● Aim of the task: Write out, word for word, only the lines from the one containing "height:100%;padding:0 14px 8px" through the final line of the data.

● Available records:
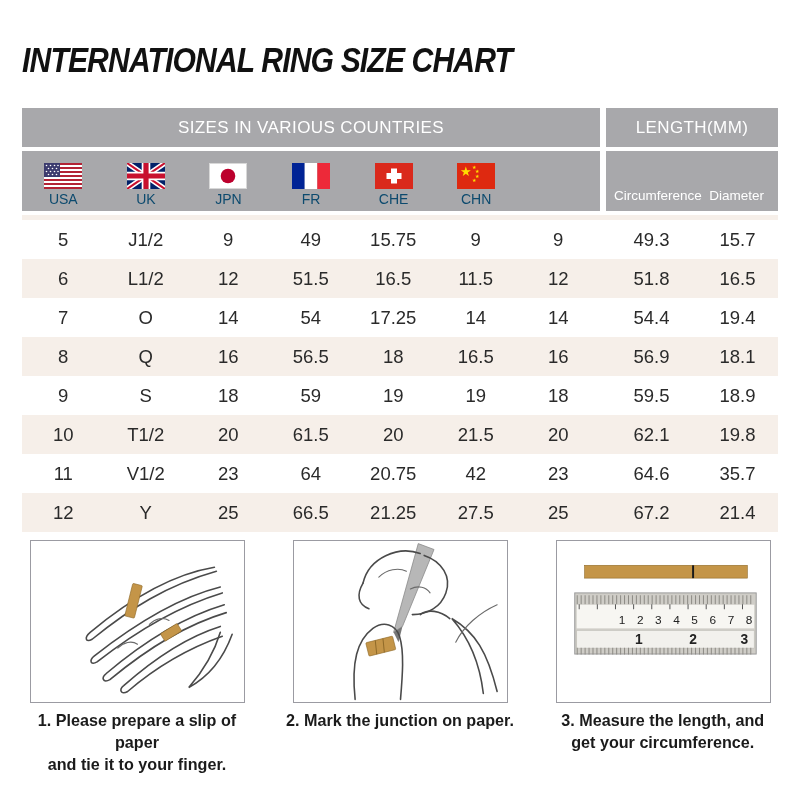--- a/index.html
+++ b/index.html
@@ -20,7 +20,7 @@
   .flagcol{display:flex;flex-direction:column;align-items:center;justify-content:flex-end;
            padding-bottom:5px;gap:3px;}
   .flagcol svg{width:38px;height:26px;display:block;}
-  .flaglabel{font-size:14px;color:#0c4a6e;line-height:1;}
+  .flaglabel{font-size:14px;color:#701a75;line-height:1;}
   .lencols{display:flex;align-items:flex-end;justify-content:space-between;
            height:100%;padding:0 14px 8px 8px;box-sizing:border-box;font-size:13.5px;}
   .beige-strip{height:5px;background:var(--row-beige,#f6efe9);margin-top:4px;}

● Result for this task:
            height:100%;padding:0 14px 8px 8px;box-sizing:border-box;font-size:13.5px;}
   .beige-strip{height:5px;background:var(--row-beige,#f6efe9);margin-top:4px;}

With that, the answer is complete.